As of October 2022, the U.S. had committed more than $18.2 billion in security assistance to Ukraine since January 2021, creating boom times for weapons manufacturers and defense contractors such as Lockheed Martin, the largest U.S. military contractor.

Meanwhile, inflation is costing U.S. households an extra $10,000 a year, Riedl wrote. American families headed into the holiday season with the price of food up 10.6 percent compared to a year ago, gas and energy prices up 13.1 percent, and transportation, including car prices, up 14.2 percent, according to the November CPI report from the Department of Labor.

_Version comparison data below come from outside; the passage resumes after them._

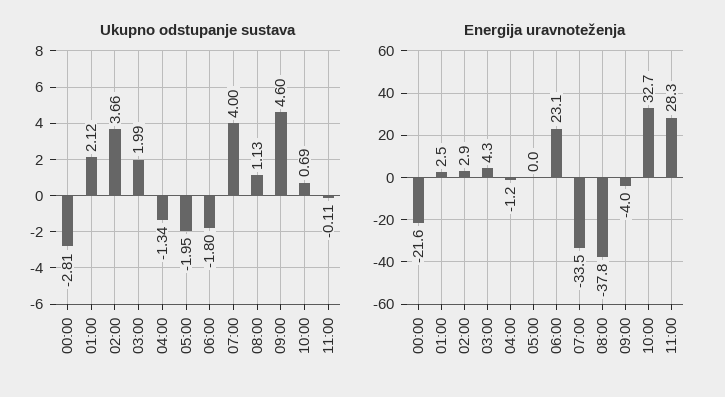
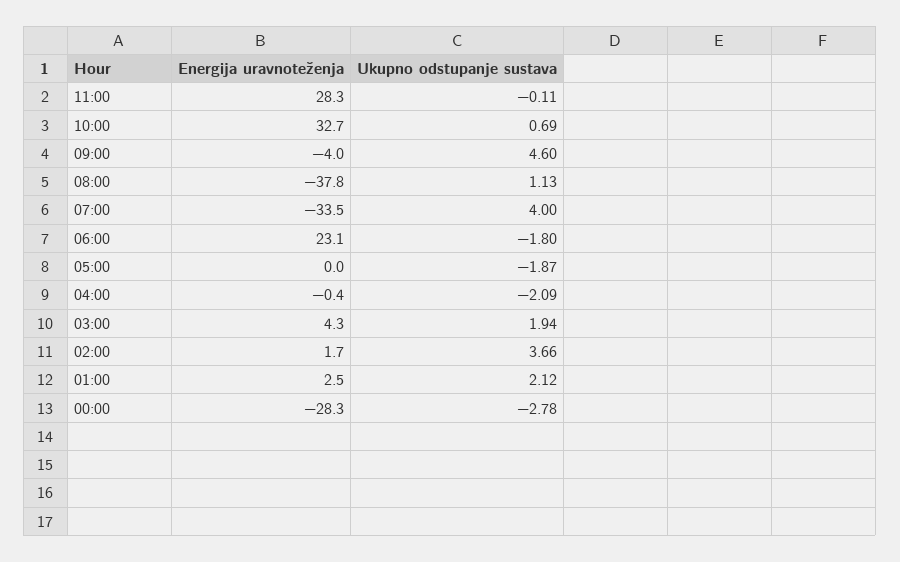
Ukupno odstupanje sustava, 00:00: -2.81 -> -2.78
Ukupno odstupanje sustava, 03:00: 1.99 -> 1.94
Ukupno odstupanje sustava, 04:00: -1.34 -> -2.09
Ukupno odstupanje sustava, 05:00: -1.95 -> -1.87
Energija uravnoteženja, 00:00: -21.6 -> -28.3
Energija uravnoteženja, 02:00: 2.9 -> 1.7
Energija uravnoteženja, 04:00: -1.2 -> -0.4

Wealth inequality expert Dr. William “Sandy” Darity recently called out how inflation and the Fed’s efforts to fight it through interest rate hikes and other methods disproportionately hurt Black Americans.

Black Americans have always experienced higher unemployment and lower wealth than their white counterparts, Darity argued in a response to a Brookings article.

“I contend that the impact on racial inequality is more unsettling when the Federal Reserve pursues tight monetary policy when inflation is present or imminent than when the Federal Reserve pursues loose interest rate policy to stimulate the economy,” Darity wrote.

“It is clear that a (Paul) Volcker-style aggressive use of the Federal Reserve’s traditional instruments for fighting inflation can produce a savage downturn, with harmful effects for most Americans, but disproportionately so for Black Americans.”

The consumer price index rose 0.1 percent in November, bringing the 12-month rate to 7.1 percent. President Joe Biden ignored economist warnings in early 2021 that the $1.9 trillion stimulus bill could result in inflation in a supply-constrained economy, Riedl wrote in a New York Post column. “Then we were told that inflation was ‘transitory,’ a relic of corporate price gouging and ‘Putin’s price hike,'” Reidl added.

The Federal Reserve also downplayed inflation, predicting two years ago that inflation would be 1.8 percent in 2021. It was 5.8 percent. In 2022, the Fed projected that inflation would fall to 2.6 percent. It is now expected to be 5.6 percent at the end of the year. “So here we are again, with the (Fed’s Federal Open Market Committee or FOMC) projecting inflation rates of 3.1%, 2.5%, and 2.1% over the next three years,” Riedl wrote.

Even a more normalized inflation rate won’t cancel the higher price of the past two years, Riedl wrote. “Since Biden took office, the cumulative 13.8% inflation is roughly 10% higher than the baseline rate. This has cost the typical household approximately $10,000 over two years,” he wrote.

Darity suggested the government create a federal job guarantee as a form of social insurance to help balance the effects of Fed monetary policy.

“From the standpoint of the Black community, inflation can have disproportionate adverse effects,” Darity wrote. “However, a recession induced by the Federal Reserve’s anti-inflation measures also is likely to have disproportionate adverse effects on Black Americans, for example, the racial wage gap widens as Black compensation falls more than white compensation.”

“If we want to unbridle the Federal Reserve’s inflation-fighting capabilities, we must minimize the repercussions of an economic downturn. A federal job guarantee is essential toward that end,” Darity concluded.